We do not gather from appellant’s brief that it controverts the conclusive effect of appellee’s testimony, if it be accepted as true. Its sole complaint is that since the evidence came from appellee alone it could not be accepted as conclusive on account of appellee’s interest in the case. It is not necessary to cite authority supporting the invoked rule. A well recognized exception, within which the instant controversy falls, is thus stated in Luling Oil & Gas Co. v. Edwards, Tex.Civ.App., 32 S.W.2d 921, 926, error dismissed: “The rule that the uncorroborated testimony of interested witnesses, although not controverted, does not conclusively establish a fact; is not applicable where the nature of the testimony is such that it might readily be discredited, if it were not true, and the adverse party offers no disparaging proof whatever.”

Nothing could be more open to observation than the scene of a burned building. Nothing affecting the issue of total loss was attempted to be concealed or could hate been concealed. If ap-pellee’s testimony on this issue was not true, it could readily have been disproved or discredited. Appellant’s failure to offer any disparaging testimony is conclusive that it could not be refuted. Appellant’s representative inspected the property shortly after the fire. He' testified in behalf of appellant on other points, but did not contradict any statement of appellee on this subject.

Upon the second proposition: The policy was what is known as a “Texas Standard Combined Fire and Windstorm Farm Policy,” and appears to be upon the same form, at least as to the fire provisions, as those in Georgia Home Ins. Co. v. Trice, Tex.Civ.App., 70 S.W.2d 356, and American Ins. Co. v. Maddox, Tex.Civ.App., 60 S.W.2d 1074, error refused. It insured “against all direct loss or damage by fire * * * except as hereinafter provided,” and had the identical exception provisions as those in the Maddox case quoted on page 1076, col. 2, 60 S.W.2d. The policy was attached as an exhibit to the petition, which latter did not negative the excepted risks. A general demurrer to the petition was overruled. The case therefore is on all fours with the Trice and Maddox cases, the holding in each of which to the effect that the general demurrer was improperly overruled was expressly approved in the recent'case of International Travelers Ass’n v. Marshall, 131 Tex. 258, 114 S.W.2d 851. In sustaining this particular ground of error, the writer adopts as his own the following quotation from the opinion by the late *227 distinguished Chief Justice Hall, in Travelers Ins. Co. v. Barker, Tex.Civ.App., 96 S.W.2d 559, 563: “So many cases have announced the rule that we are compelled to apply the doctrine in disposing of this appeal, a course which this writer reluctantly adopts.”

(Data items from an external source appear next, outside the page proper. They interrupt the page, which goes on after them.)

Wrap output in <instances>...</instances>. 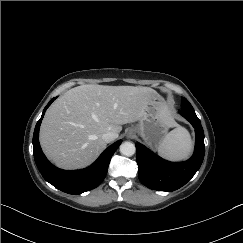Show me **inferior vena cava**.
I'll return each instance as SVG.
<instances>
[{
	"label": "inferior vena cava",
	"mask_w": 243,
	"mask_h": 243,
	"mask_svg": "<svg viewBox=\"0 0 243 243\" xmlns=\"http://www.w3.org/2000/svg\"><path fill=\"white\" fill-rule=\"evenodd\" d=\"M102 139L106 142L109 143L113 140L116 139V134L113 132H106L102 135Z\"/></svg>",
	"instance_id": "obj_1"
}]
</instances>
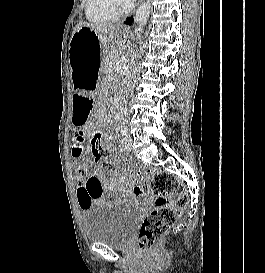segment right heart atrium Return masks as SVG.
I'll use <instances>...</instances> for the list:
<instances>
[{
  "label": "right heart atrium",
  "instance_id": "right-heart-atrium-1",
  "mask_svg": "<svg viewBox=\"0 0 265 273\" xmlns=\"http://www.w3.org/2000/svg\"><path fill=\"white\" fill-rule=\"evenodd\" d=\"M113 1H114L115 5L118 7L124 6L125 2H126V0H113Z\"/></svg>",
  "mask_w": 265,
  "mask_h": 273
}]
</instances>
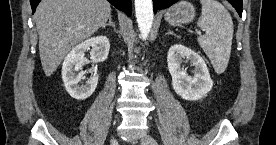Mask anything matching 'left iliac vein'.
Returning a JSON list of instances; mask_svg holds the SVG:
<instances>
[{"mask_svg":"<svg viewBox=\"0 0 276 145\" xmlns=\"http://www.w3.org/2000/svg\"><path fill=\"white\" fill-rule=\"evenodd\" d=\"M142 145H158L157 141L151 135H145L141 140Z\"/></svg>","mask_w":276,"mask_h":145,"instance_id":"left-iliac-vein-1","label":"left iliac vein"}]
</instances>
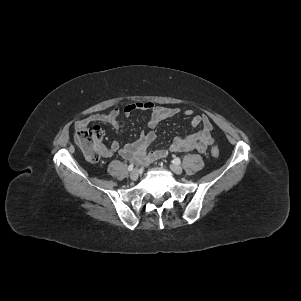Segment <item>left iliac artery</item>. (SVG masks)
I'll return each mask as SVG.
<instances>
[{"mask_svg": "<svg viewBox=\"0 0 301 301\" xmlns=\"http://www.w3.org/2000/svg\"><path fill=\"white\" fill-rule=\"evenodd\" d=\"M173 163H174V164H177V165L180 164V163H181L180 158H178V157L175 158V159L173 160Z\"/></svg>", "mask_w": 301, "mask_h": 301, "instance_id": "1", "label": "left iliac artery"}]
</instances>
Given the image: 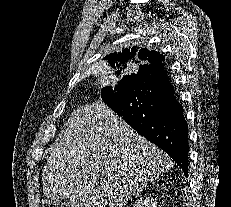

As regards the proof: The evidence showed that the fire occurred about 1:30 a. m. while appellee and his wife were asleep. They were awakened by the smoke and only succeeded in saving a few of their household effects. What caused the fire no one knew. Appellee’s only surmise was that it might have been caused by a rat taking a match into the attic. The record does not suggest any other proof that could have been offered upon the subject. Our attention is not directed to any evidence which would support a finding that the origin of the fire was attributable to any risk excepted from the policy; and we have found none. We hold, therefore, the evidence conclusively established that the policy covered the particular risk involved.

■ Upon the third proposition, relative to proof of loss and submission to examination under oath, the record facts are: The fire occurred on October 20, 1937, and appellant’s local agent was promptly notified. October 27, 1937, Doss, who testified that he was a “special agent” of appellant, went to Brady (the property being situated near there) and obtained from appellee a “non-waiver agreement.” This was signed by appellee and “The Century Insurance Co., Ltd., of Edinburgh, Scotland, By C. E.